Arrests. When Lieu pressed Barr on the arrests of protesters without probable cause, Barr tried to squirm out by arguing that it might not be an “arrest” when law enforcement agents take a person into custody, search him, and question him. (By the way: that is an arrest). Lieu cited the Fourth Amendment and case law, which Barr countered with a rambling hypothetical about lasers and somesuch.
What’s going on here? I’ll stipulate: William Barr is not dumb. Not at all. Yet he just happens to not know anything that might expose his own hypocrisy or reflect poorly on Trump. No, Barr isn’t dumb. But he is a sneak.
On one level, Barr’s selective recall and cherry-picked knowledge is frustrating because it is so dishonest, and because it undermines the entire Justice Department — including the thousands of honest men and women who work there and do their jobs utterly without regard to politics.
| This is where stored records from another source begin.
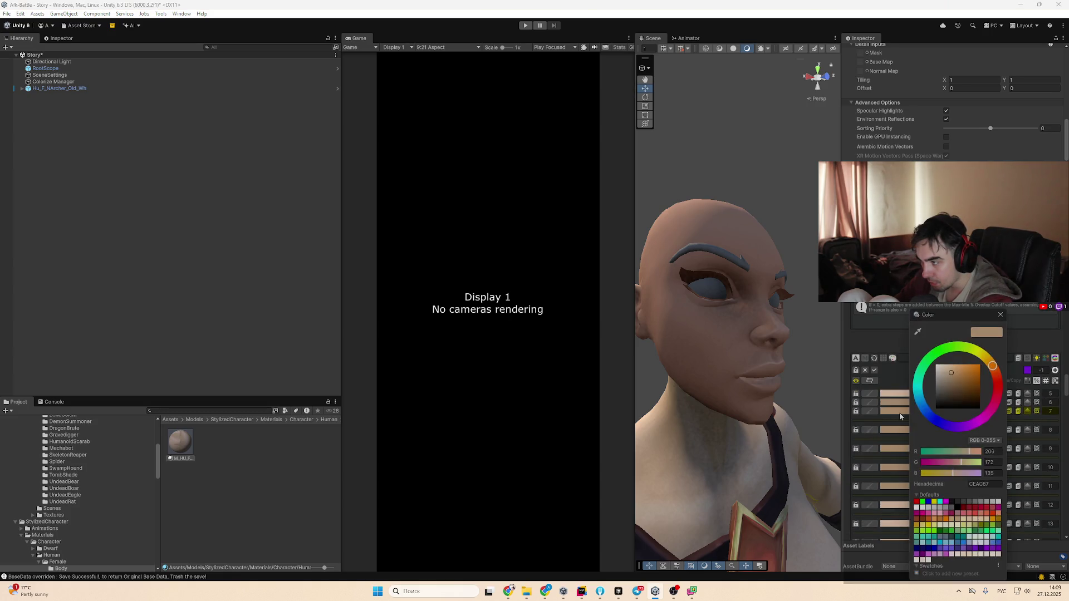
click(890, 388)
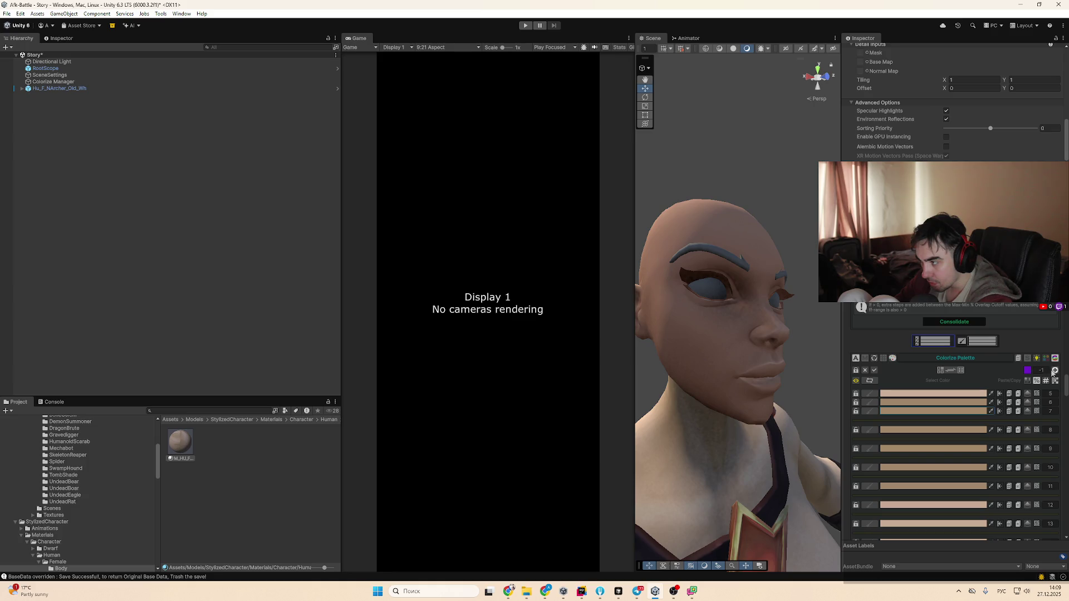
click(1021, 359)
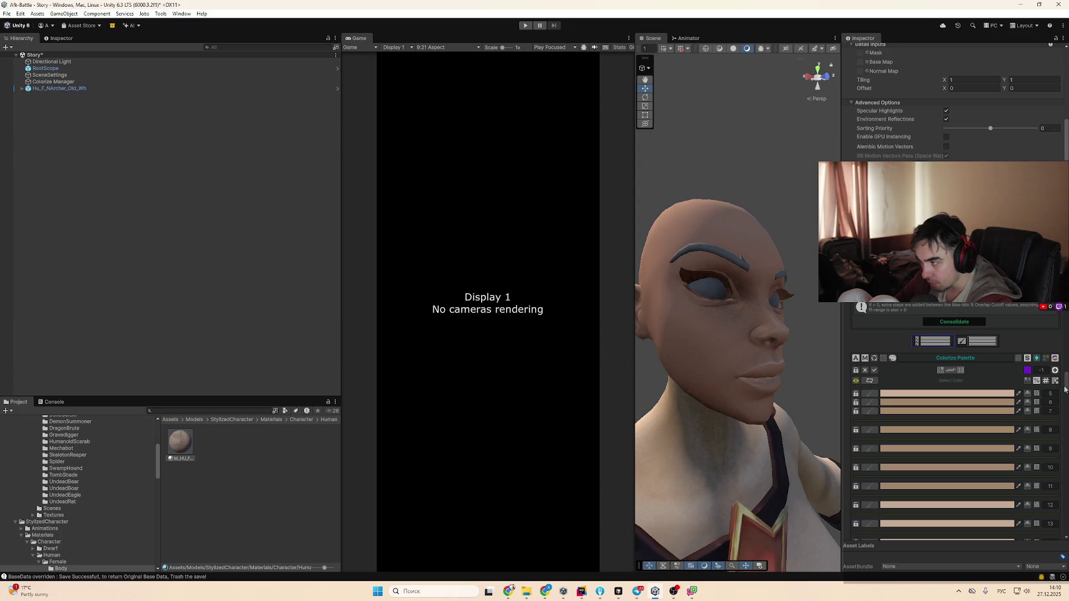
Set the merge group ID to 1 and sample the face's skin tone as base colour
scroll(1065, 387, down, 10)
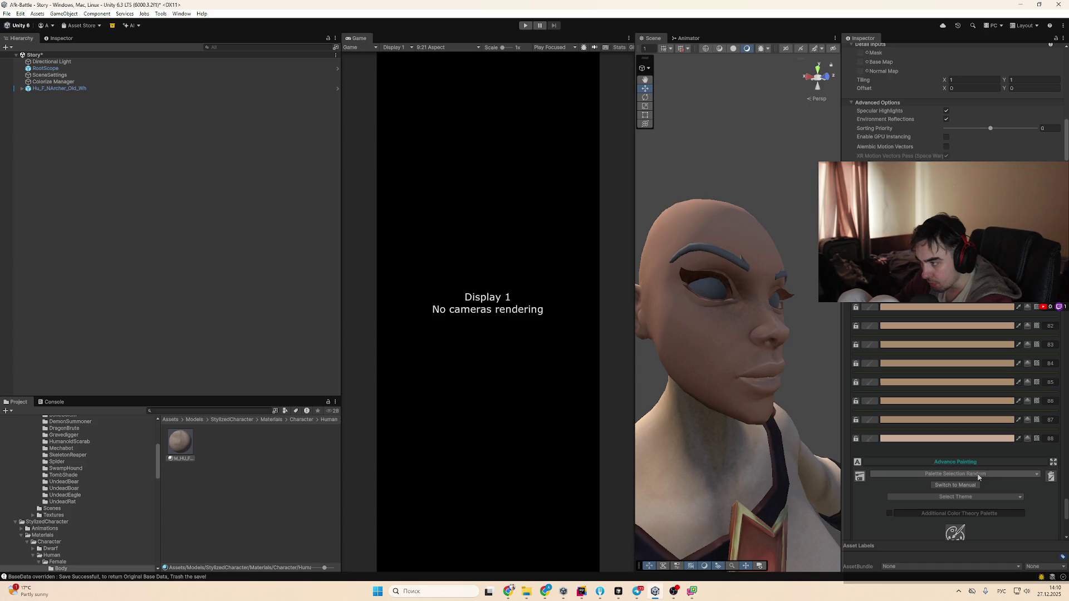
scroll(977, 478, down, 3)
And on another level, Barr’s tactics are potentially dangerous. If, for example, Trump tries to forge ahead — in defiance of the Constitution and federal law — and delay the election, then we need an attorney general who will step up and say, decisively: no way. But Barr is making clear that he is ready and willing to facilitate Trump’s worst instincts — by turning a blind eye, by pretending not to notice, or even by contorting the law and reality and offering the Justice Department as a rubber-stamp for unimaginable abuses of power.
So, to Attorney General Barr, as both The Notorious B.I.G. and Representative Hakeem Jeffries famously said: “If you don’t know, now you know.” But I suspect you really have known full well, all along.